Data listing:
--------------------
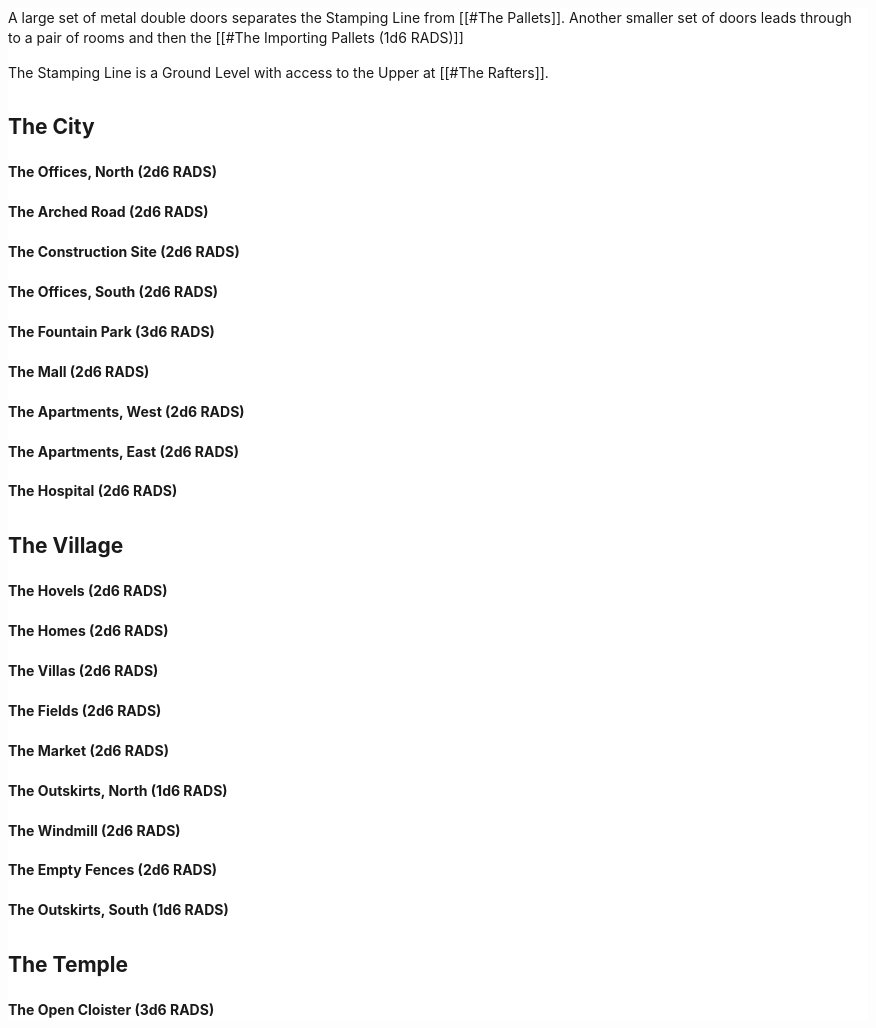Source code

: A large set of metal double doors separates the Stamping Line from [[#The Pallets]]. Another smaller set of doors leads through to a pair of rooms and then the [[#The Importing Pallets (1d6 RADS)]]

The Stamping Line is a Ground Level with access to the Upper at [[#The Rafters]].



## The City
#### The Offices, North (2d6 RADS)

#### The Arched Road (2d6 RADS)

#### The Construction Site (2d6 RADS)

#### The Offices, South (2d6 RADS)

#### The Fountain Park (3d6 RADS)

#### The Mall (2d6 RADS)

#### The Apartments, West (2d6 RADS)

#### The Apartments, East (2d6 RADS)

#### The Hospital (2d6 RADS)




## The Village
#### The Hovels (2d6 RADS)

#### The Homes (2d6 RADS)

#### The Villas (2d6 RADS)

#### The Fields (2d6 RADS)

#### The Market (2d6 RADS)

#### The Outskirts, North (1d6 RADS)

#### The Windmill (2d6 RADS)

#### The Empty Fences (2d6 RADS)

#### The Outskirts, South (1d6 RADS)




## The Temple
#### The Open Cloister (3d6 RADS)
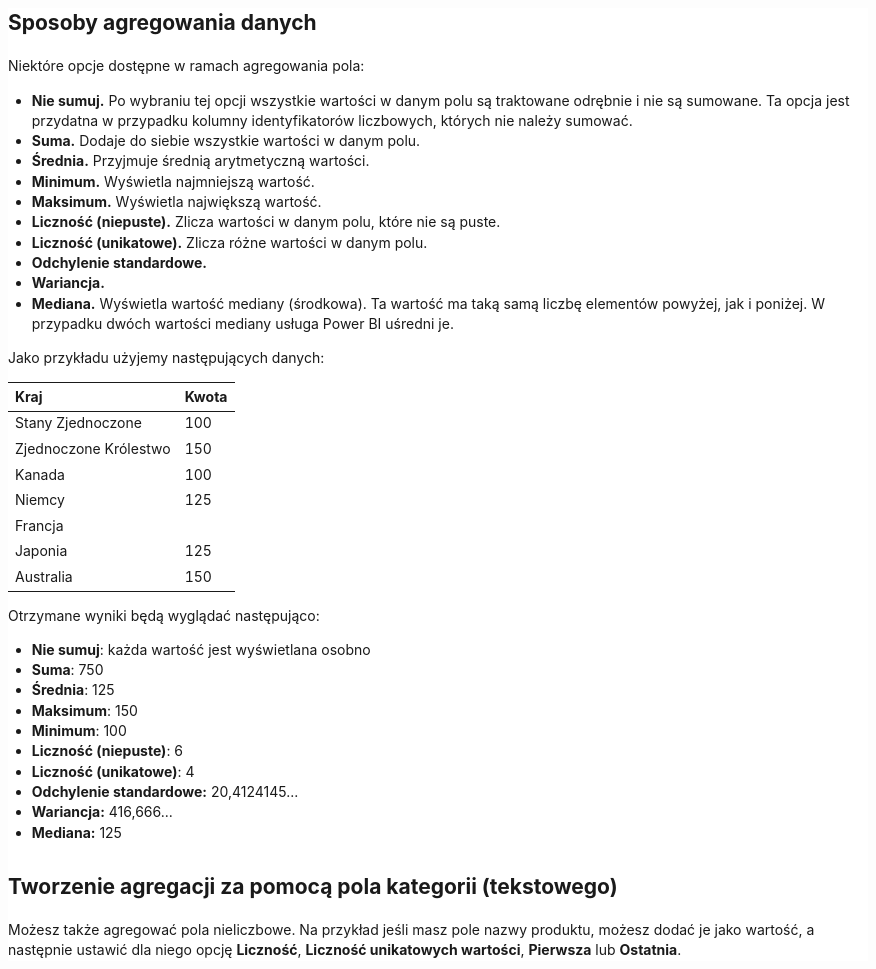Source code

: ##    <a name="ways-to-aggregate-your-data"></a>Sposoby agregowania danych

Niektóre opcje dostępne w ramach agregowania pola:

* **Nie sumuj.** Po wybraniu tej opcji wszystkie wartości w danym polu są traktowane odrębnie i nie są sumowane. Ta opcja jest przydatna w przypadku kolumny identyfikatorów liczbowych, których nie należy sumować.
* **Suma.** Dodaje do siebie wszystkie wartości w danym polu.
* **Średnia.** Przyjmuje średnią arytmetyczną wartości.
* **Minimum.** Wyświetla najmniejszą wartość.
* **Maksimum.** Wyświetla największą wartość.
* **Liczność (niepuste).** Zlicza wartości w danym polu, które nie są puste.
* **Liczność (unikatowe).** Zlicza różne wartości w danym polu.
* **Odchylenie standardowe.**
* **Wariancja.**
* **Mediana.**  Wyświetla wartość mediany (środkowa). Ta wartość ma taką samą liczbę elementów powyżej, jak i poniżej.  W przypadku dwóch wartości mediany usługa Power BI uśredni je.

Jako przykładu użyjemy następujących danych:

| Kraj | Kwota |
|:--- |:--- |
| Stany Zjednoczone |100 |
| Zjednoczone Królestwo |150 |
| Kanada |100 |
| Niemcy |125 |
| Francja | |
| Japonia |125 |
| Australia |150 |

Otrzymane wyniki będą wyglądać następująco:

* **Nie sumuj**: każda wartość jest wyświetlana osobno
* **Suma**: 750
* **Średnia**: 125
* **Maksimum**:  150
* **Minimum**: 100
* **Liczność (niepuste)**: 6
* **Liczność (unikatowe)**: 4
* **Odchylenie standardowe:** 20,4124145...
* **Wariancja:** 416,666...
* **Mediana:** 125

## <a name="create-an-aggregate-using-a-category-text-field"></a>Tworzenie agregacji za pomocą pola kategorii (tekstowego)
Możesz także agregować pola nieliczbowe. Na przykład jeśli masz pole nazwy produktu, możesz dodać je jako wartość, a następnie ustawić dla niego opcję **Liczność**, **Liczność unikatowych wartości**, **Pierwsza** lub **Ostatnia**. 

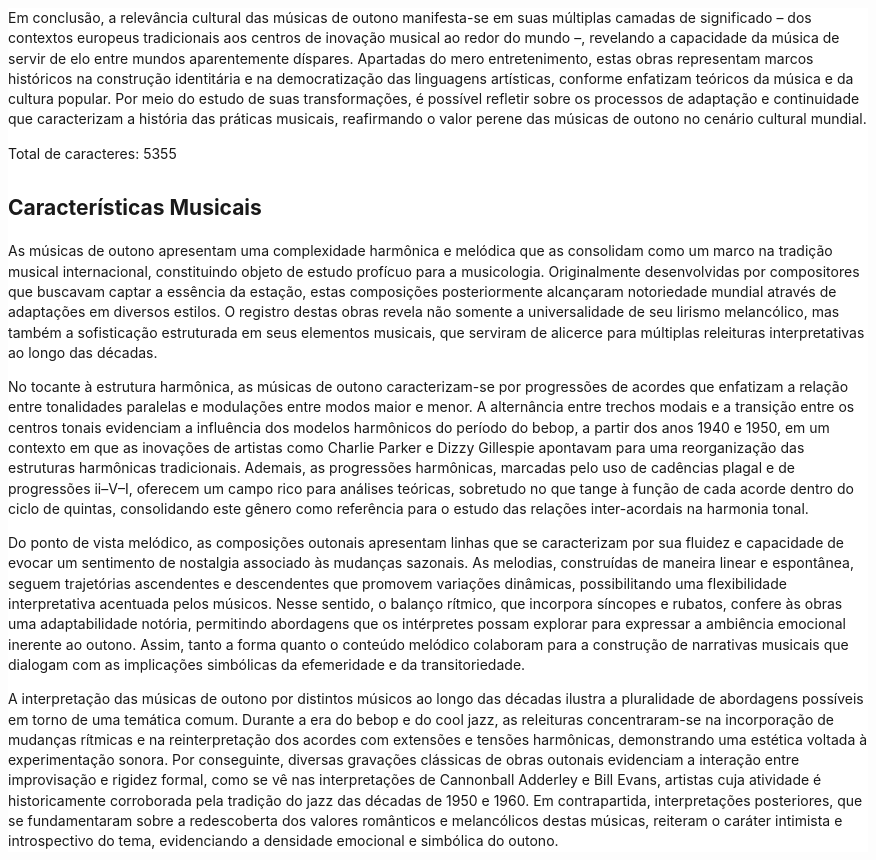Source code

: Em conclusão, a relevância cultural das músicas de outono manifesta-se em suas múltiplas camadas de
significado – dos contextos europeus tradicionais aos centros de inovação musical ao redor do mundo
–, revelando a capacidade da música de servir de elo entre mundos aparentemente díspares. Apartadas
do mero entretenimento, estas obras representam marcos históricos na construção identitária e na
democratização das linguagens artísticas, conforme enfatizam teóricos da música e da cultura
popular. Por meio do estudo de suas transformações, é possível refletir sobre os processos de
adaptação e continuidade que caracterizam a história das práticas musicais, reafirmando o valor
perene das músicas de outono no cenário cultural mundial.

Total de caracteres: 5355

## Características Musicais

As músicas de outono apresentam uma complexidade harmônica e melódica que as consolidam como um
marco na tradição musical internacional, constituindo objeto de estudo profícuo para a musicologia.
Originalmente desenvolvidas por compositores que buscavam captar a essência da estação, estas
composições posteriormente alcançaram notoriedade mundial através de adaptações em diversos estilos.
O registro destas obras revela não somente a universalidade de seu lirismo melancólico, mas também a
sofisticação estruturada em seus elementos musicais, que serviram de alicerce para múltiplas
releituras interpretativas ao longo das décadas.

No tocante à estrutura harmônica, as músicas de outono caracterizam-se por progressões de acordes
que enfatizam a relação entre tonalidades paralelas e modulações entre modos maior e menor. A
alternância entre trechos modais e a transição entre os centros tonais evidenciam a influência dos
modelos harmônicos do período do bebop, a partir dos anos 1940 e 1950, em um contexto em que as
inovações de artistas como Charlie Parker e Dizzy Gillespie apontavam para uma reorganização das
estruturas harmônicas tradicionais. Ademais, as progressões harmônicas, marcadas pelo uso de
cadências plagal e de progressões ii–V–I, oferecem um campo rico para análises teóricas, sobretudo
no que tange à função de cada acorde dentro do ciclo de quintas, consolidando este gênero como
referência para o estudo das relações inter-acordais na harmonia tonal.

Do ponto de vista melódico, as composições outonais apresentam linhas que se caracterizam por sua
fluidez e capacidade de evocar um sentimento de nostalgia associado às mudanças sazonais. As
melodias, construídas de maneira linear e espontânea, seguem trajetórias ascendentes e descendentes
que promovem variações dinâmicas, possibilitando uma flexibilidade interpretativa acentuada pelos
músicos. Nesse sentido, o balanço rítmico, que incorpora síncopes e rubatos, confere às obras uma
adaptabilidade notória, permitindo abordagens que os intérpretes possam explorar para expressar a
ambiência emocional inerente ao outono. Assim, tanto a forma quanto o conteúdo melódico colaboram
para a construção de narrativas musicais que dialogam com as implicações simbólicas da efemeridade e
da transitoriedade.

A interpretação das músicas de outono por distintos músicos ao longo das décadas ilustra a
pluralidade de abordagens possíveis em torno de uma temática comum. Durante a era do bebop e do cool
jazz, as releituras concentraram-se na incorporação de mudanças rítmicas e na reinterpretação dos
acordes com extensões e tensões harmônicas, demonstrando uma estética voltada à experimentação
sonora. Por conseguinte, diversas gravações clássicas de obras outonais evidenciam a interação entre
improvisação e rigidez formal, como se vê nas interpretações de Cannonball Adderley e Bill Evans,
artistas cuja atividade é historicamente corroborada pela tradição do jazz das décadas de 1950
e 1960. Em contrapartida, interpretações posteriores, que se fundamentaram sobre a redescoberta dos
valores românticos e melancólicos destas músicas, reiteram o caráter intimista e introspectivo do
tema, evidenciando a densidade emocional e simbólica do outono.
--------------------
Return the lines of the listing where the string "standardowe" appears.

Exercise answer:
* **Odchylenie standardowe.**
* **Odchylenie standardowe:** 20,4124145...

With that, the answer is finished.